Aim of the task: Produce a perfect copy of the listing, matching each line.

Data supplied:
- - -

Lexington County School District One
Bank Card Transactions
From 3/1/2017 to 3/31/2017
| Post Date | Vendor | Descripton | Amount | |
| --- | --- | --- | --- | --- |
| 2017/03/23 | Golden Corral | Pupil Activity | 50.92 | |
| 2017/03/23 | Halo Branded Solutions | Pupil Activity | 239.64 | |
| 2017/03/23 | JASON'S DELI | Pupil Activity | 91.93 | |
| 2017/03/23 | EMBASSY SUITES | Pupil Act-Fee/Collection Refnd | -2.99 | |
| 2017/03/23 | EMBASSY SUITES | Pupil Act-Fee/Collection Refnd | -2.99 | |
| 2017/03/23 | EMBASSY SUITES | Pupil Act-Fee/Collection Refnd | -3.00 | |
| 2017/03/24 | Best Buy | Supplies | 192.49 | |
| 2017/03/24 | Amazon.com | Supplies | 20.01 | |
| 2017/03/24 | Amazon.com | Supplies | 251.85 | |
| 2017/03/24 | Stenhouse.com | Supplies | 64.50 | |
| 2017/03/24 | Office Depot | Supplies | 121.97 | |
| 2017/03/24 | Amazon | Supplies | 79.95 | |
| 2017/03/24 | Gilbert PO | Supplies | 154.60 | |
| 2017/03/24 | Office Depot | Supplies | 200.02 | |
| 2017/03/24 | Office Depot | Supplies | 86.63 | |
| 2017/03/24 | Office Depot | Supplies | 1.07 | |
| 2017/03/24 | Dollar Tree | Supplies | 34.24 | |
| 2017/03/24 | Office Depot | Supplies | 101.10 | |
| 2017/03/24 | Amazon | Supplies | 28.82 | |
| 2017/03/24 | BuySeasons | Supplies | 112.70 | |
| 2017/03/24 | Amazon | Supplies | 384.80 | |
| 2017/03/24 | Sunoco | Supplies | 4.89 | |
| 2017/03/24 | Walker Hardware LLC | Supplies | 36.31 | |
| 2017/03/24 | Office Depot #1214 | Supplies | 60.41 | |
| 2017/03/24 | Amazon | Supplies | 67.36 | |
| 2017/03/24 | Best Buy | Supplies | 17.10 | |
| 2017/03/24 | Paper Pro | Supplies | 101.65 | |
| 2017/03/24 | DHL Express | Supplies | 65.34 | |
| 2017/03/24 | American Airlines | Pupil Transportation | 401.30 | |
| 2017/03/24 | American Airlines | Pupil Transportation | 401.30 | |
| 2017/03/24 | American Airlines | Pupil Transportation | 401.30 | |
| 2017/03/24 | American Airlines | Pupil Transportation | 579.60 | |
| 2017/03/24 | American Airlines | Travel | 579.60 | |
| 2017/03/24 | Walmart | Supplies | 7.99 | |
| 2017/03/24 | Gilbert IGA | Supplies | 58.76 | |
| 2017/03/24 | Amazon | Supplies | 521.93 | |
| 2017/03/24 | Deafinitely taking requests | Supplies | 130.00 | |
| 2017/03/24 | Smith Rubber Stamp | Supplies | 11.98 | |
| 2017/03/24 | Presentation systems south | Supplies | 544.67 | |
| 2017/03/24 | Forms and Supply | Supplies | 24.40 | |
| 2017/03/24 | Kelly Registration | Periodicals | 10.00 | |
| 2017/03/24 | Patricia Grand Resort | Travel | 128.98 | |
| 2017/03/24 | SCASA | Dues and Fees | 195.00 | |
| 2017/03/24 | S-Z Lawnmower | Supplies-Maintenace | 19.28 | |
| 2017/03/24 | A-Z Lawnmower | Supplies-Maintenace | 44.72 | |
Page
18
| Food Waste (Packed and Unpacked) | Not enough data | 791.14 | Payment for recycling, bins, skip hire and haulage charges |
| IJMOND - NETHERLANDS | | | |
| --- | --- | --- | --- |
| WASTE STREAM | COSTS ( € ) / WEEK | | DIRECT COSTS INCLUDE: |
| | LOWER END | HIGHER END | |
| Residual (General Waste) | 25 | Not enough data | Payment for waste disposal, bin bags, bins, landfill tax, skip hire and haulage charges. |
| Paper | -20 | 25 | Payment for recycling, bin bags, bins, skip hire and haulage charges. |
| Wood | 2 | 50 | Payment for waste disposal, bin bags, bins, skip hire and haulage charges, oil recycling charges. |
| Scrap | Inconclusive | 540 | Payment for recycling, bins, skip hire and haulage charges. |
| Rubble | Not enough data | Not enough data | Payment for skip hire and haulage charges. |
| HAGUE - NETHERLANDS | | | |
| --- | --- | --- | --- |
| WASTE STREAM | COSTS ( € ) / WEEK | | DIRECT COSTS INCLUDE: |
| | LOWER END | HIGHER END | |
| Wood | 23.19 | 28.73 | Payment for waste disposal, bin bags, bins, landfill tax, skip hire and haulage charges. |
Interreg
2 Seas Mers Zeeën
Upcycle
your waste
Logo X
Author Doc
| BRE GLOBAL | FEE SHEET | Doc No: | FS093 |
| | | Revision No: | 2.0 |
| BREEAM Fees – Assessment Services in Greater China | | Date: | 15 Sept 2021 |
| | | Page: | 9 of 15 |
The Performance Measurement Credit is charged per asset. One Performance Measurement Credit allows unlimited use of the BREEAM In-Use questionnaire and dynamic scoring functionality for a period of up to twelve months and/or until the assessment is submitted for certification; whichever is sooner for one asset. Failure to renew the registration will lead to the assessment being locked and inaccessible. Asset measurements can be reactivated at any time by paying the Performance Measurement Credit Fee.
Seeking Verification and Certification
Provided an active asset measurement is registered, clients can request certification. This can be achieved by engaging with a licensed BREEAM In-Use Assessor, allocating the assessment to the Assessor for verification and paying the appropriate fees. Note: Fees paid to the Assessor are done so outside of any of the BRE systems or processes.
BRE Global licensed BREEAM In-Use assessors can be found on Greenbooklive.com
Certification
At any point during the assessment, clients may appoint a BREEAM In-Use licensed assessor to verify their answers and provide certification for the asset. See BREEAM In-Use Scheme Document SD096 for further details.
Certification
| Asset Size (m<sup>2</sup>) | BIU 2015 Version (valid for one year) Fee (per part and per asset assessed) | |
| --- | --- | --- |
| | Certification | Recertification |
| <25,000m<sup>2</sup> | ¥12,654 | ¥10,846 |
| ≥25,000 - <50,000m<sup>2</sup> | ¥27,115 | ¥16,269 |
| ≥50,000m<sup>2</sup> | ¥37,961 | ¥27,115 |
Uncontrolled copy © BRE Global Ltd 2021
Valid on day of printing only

- - -

Written reply:
Lexington County School District One
Bank Card Transactions
From 3/1/2017 to 3/31/2017
| Post Date | Vendor | Descripton | Amount | |
| --- | --- | --- | --- | --- |
| 2017/03/23 | Golden Corral | Pupil Activity | 50.92 | |
| 2017/03/23 | Halo Branded Solutions | Pupil Activity | 239.64 | |
| 2017/03/23 | JASON'S DELI | Pupil Activity | 91.93 | |
| 2017/03/23 | EMBASSY SUITES | Pupil Act-Fee/Collection Refnd | -2.99 | |
| 2017/03/23 | EMBASSY SUITES | Pupil Act-Fee/Collection Refnd | -2.99 | |
| 2017/03/23 | EMBASSY SUITES | Pupil Act-Fee/Collection Refnd | -3.00 | |
| 2017/03/24 | Best Buy | Supplies | 192.49 | |
| 2017/03/24 | Amazon.com | Supplies | 20.01 | |
| 2017/03/24 | Amazon.com | Supplies | 251.85 | |
| 2017/03/24 | Stenhouse.com | Supplies | 64.50 | |
| 2017/03/24 | Office Depot | Supplies | 121.97 | |
| 2017/03/24 | Amazon | Supplies | 79.95 | |
| 2017/03/24 | Gilbert PO | Supplies | 154.60 | |
| 2017/03/24 | Office Depot | Supplies | 200.02 | |
| 2017/03/24 | Office Depot | Supplies | 86.63 | |
| 2017/03/24 | Office Depot | Supplies | 1.07 | |
| 2017/03/24 | Dollar Tree | Supplies | 34.24 | |
| 2017/03/24 | Office Depot | Supplies | 101.10 | |
| 2017/03/24 | Amazon | Supplies | 28.82 | |
| 2017/03/24 | BuySeasons | Supplies | 112.70 | |
| 2017/03/24 | Amazon | Supplies | 384.80 | |
| 2017/03/24 | Sunoco | Supplies | 4.89 | |
| 2017/03/24 | Walker Hardware LLC | Supplies | 36.31 | |
| 2017/03/24 | Office Depot #1214 | Supplies | 60.41 | |
| 2017/03/24 | Amazon | Supplies | 67.36 | |
| 2017/03/24 | Best Buy | Supplies | 17.10 | |
| 2017/03/24 | Paper Pro | Supplies | 101.65 | |
| 2017/03/24 | DHL Express | Supplies | 65.34 | |
| 2017/03/24 | American Airlines | Pupil Transportation | 401.30 | |
| 2017/03/24 | American Airlines | Pupil Transportation | 401.30 | |
| 2017/03/24 | American Airlines | Pupil Transportation | 401.30 | |
| 2017/03/24 | American Airlines | Pupil Transportation | 579.60 | |
| 2017/03/24 | American Airlines | Travel | 579.60 | |
| 2017/03/24 | Walmart | Supplies | 7.99 | |
| 2017/03/24 | Gilbert IGA | Supplies | 58.76 | |
| 2017/03/24 | Amazon | Supplies | 521.93 | |
| 2017/03/24 | Deafinitely taking requests | Supplies | 130.00 | |
| 2017/03/24 | Smith Rubber Stamp | Supplies | 11.98 | |
| 2017/03/24 | Presentation systems south | Supplies | 544.67 | |
| 2017/03/24 | Forms and Supply | Supplies | 24.40 | |
| 2017/03/24 | Kelly Registration | Periodicals | 10.00 | |
| 2017/03/24 | Patricia Grand Resort | Travel | 128.98 | |
| 2017/03/24 | SCASA | Dues and Fees | 195.00 | |
| 2017/03/24 | S-Z Lawnmower | Supplies-Maintenace | 19.28 | |
| 2017/03/24 | A-Z Lawnmower | Supplies-Maintenace | 44.72 | |
Page
18
| Food Waste (Packed and Unpacked) | Not enough data | 791.14 | Payment for recycling, bins, skip hire and haulage charges |
| IJMOND - NETHERLANDS | | | |
| --- | --- | --- | --- |
| WASTE STREAM | COSTS ( € ) / WEEK | | DIRECT COSTS INCLUDE: |
| | LOWER END | HIGHER END | |
| Residual (General Waste) | 25 | Not enough data | Payment for waste disposal, bin bags, bins, landfill tax, skip hire and haulage charges. |
| Paper | -20 | 25 | Payment for recycling, bin bags, bins, skip hire and haulage charges. |
| Wood | 2 | 50 | Payment for waste disposal, bin bags, bins, skip hire and haulage charges, oil recycling charges. |
| Scrap | Inconclusive | 540 | Payment for recycling, bins, skip hire and haulage charges. |
| Rubble | Not enough data | Not enough data | Payment for skip hire and haulage charges. |
| HAGUE - NETHERLANDS | | | |
| --- | --- | --- | --- |
| WASTE STREAM | COSTS ( € ) / WEEK | | DIRECT COSTS INCLUDE: |
| | LOWER END | HIGHER END | |
| Wood | 23.19 | 28.73 | Payment for waste disposal, bin bags, bins, landfill tax, skip hire and haulage charges. |
Interreg
2 Seas Mers Zeeën
Upcycle
your waste
Logo X
Author Doc
| BRE GLOBAL | FEE SHEET | Doc No: | FS093 |
| | | Revision No: | 2.0 |
| BREEAM Fees – Assessment Services in Greater China | | Date: | 15 Sept 2021 |
| | | Page: | 9 of 15 |
The Performance Measurement Credit is charged per asset. One Performance Measurement Credit allows unlimited use of the BREEAM In-Use questionnaire and dynamic scoring functionality for a period of up to twelve months and/or until the assessment is submitted for certification; whichever is sooner for one asset. Failure to renew the registration will lead to the assessment being locked and inaccessible. Asset measurements can be reactivated at any time by paying the Performance Measurement Credit Fee.
Seeking Verification and Certification
Provided an active asset measurement is registered, clients can request certification. This can be achieved by engaging with a licensed BREEAM In-Use Assessor, allocating the assessment to the Assessor for verification and paying the appropriate fees. Note: Fees paid to the Assessor are done so outside of any of the BRE systems or processes.
BRE Global licensed BREEAM In-Use assessors can be found on Greenbooklive.com
Certification
At any point during the assessment, clients may appoint a BREEAM In-Use licensed assessor to verify their answers and provide certification for the asset. See BREEAM In-Use Scheme Document SD096 for further details.
Certification
| Asset Size (m<sup>2</sup>) | BIU 2015 Version (valid for one year) Fee (per part and per asset assessed) | |
| --- | --- | --- |
| | Certification | Recertification |
| <25,000m<sup>2</sup> | ¥12,654 | ¥10,846 |
| ≥25,000 - <50,000m<sup>2</sup> | ¥27,115 | ¥16,269 |
| ≥50,000m<sup>2</sup> | ¥37,961 | ¥27,115 |
Uncontrolled copy © BRE Global Ltd 2021
Valid on day of printing only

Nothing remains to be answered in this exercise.